問題発言をすることで、久間さんは閣僚辞任をし、結果として安倍内閣を崩壊させようとしているのではないか―これは今年の初めに久間防衛相が、米国によるイラク戦争突入について、米政府批判ともとれる発言をして問題になった際に、ある国際問題の専門家が真面目に私に語ったコメントである。当時、同氏はあるところで、発言の背景を聞かれて、自他共に許す囲碁通らしく、先を見越した上での布石だとの意味のことを述べられたという。イラク特措法2年延長問題で、民主党の批判が強くなると予測されていただけに、宥和的態度で民主党に好感を持ってもらおうとでも思ったのだろうか。


 今回の「原爆投下はしようがない」発言は、さすがにご本人も布石だとはいえなかったようで、直ちに辞任の道を選ばれた。これこそ、「しようがない」といえよう。この言葉ほど、日本人として聞き捨てならないものはない。床屋談義ならいざ知らず、大臣としての公的発言とあっては、能天気にもほどがあるといわざるをえない。被爆者の思いを踏みにじるだけでなく、対米交渉時におけるカードとして使えるものを、こういった発言をしてしまえば、元も子もなくすわけで、すべては“おじゃん”ということになる。

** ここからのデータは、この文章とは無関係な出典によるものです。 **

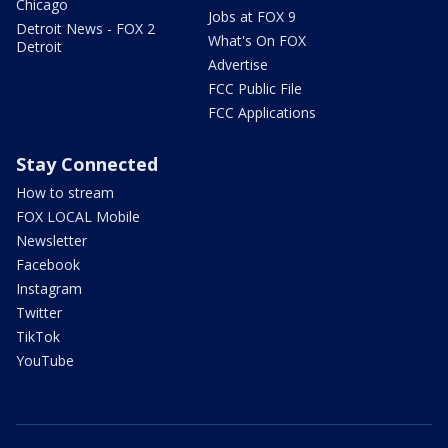
Chicago
Jobs at FOX 9
Detroit News - FOX 2
What's On FOX
Detroit
Advertise
FCC Public File
FCC Applications
Stay Connected
How to stream
FOX LOCAL Mobile
Newsletter
Facebook
Instagram
Twitter
TikTok
YouTube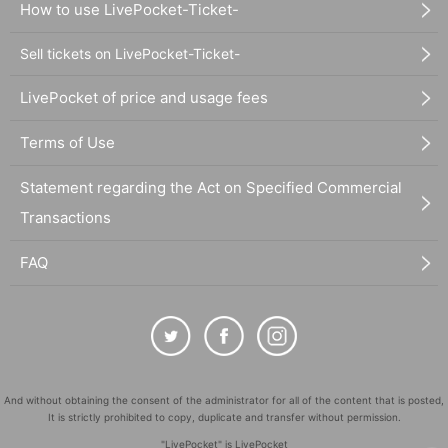
How to use LivePocket-Ticket-
Sell tickets on LivePocket-Ticket-
LivePocket of price and usage fees
Terms of Use
Statement regarding the Act on Specified Commercial
Transactions
FAQ
And without obtaining the consent of the administrator for all of the content that is posted,
It is strictly prohibited to copy, duplicate and transfer without permission.
"LivePocket" is LivePocket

 “知恵者”の誉れ高い同氏のことゆえ、単なる失言というのはどうにも信じられないとの見方もないわけではない。口さがない連中は、国会当初での発言の場合は、何かとお金にまつわる問題で身辺が取りざたされていただけに、政治とカネで追い込まれるよりも、むしろ専門分野における見解の相違で追い込まれたいとの思いがあったのでは、としたり顔で言っていたものだ。今回こういう風になってしまい、やはり、なにゆえの自爆辞任なのか、との疑念がどうしてもつきまとう。


 久間氏に替って小池百合子前環境相が後釜に就任した。この人はまた安倍首相と拉致問題など対北朝鮮政策できわめて近い関係にある。ソツのない仕事をされるとは思うが、首相を嫌う人はますます嫌うことになるに違いない危うい人事ではある。間違っても“無理心中”などということにはなってほしくない。